_Task directions_
Please output the whole listing below exactly as it is.

_Material for this task_

== Segment start ==

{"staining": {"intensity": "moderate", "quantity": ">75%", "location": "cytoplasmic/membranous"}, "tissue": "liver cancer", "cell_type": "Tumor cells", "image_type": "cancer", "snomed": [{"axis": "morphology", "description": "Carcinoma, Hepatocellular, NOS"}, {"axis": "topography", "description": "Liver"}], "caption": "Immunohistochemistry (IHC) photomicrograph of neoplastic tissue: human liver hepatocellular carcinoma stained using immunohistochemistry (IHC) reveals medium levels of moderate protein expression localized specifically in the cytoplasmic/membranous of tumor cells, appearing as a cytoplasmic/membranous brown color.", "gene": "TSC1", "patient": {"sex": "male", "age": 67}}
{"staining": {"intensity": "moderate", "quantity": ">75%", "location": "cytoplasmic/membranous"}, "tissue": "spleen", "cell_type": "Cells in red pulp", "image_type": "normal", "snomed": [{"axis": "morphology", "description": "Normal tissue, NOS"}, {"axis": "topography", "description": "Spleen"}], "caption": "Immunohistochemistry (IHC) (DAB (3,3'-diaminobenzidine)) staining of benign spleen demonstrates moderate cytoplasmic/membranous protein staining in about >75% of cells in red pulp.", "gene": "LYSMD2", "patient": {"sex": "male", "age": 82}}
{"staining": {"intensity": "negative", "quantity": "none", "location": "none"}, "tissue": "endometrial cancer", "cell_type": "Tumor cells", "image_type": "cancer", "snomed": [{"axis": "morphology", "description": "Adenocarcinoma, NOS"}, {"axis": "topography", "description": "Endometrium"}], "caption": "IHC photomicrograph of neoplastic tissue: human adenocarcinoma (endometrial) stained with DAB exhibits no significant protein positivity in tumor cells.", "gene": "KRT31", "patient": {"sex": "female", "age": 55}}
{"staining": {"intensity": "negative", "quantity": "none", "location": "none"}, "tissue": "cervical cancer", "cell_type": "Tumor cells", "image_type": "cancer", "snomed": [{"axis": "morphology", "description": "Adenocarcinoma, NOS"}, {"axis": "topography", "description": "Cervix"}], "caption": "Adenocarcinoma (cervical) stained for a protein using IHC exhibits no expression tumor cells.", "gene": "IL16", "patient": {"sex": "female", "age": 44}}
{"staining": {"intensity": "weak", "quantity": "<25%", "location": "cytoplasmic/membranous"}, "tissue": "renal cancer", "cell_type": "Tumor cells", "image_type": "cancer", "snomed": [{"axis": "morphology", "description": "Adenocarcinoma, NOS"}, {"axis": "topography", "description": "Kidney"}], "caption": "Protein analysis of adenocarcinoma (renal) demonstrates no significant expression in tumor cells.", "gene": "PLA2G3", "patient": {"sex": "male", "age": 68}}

== Segment end ==

_Written solution_
{"staining": {"intensity": "moderate", "quantity": ">75%", "location": "cytoplasmic/membranous"}, "tissue": "liver cancer", "cell_type": "Tumor cells", "image_type": "cancer", "snomed": [{"axis": "morphology", "description": "Carcinoma, Hepatocellular, NOS"}, {"axis": "topography", "description": "Liver"}], "caption": "Immunohistochemistry (IHC) photomicrograph of neoplastic tissue: human liver hepatocellular carcinoma stained using immunohistochemistry (IHC) reveals medium levels of moderate protein expression localized specifically in the cytoplasmic/membranous of tumor cells, appearing as a cytoplasmic/membranous brown color.", "gene": "TSC1", "patient": {"sex": "male", "age": 67}}
{"staining": {"intensity": "moderate", "quantity": ">75%", "location": "cytoplasmic/membranous"}, "tissue": "spleen", "cell_type": "Cells in red pulp", "image_type": "normal", "snomed": [{"axis": "morphology", "description": "Normal tissue, NOS"}, {"axis": "topography", "description": "Spleen"}], "caption": "Immunohistochemistry (IHC) (DAB (3,3'-diaminobenzidine)) staining of benign spleen demonstrates moderate cytoplasmic/membranous protein staining in about >75% of cells in red pulp.", "gene": "LYSMD2", "patient": {"sex": "male", "age": 82}}
{"staining": {"intensity": "negative", "quantity": "none", "location": "none"}, "tissue": "endometrial cancer", "cell_type": "Tumor cells", "image_type": "cancer", "snomed": [{"axis": "morphology", "description": "Adenocarcinoma, NOS"}, {"axis": "topography", "description": "Endometrium"}], "caption": "IHC photomicrograph of neoplastic tissue: human adenocarcinoma (endometrial) stained with DAB exhibits no significant protein positivity in tumor cells.", "gene": "KRT31", "patient": {"sex": "female", "age": 55}}
{"staining": {"intensity": "negative", "quantity": "none", "location": "none"}, "tissue": "cervical cancer", "cell_type": "Tumor cells", "image_type": "cancer", "snomed": [{"axis": "morphology", "description": "Adenocarcinoma, NOS"}, {"axis": "topography", "description": "Cervix"}], "caption": "Adenocarcinoma (cervical) stained for a protein using IHC exhibits no expression tumor cells.", "gene": "IL16", "patient": {"sex": "female", "age": 44}}
{"staining": {"intensity": "weak", "quantity": "<25%", "location": "cytoplasmic/membranous"}, "tissue": "renal cancer", "cell_type": "Tumor cells", "image_type": "cancer", "snomed": [{"axis": "morphology", "description": "Adenocarcinoma, NOS"}, {"axis": "topography", "description": "Kidney"}], "caption": "Protein analysis of adenocarcinoma (renal) demonstrates no significant expression in tumor cells.", "gene": "PLA2G3", "patient": {"sex": "male", "age": 68}}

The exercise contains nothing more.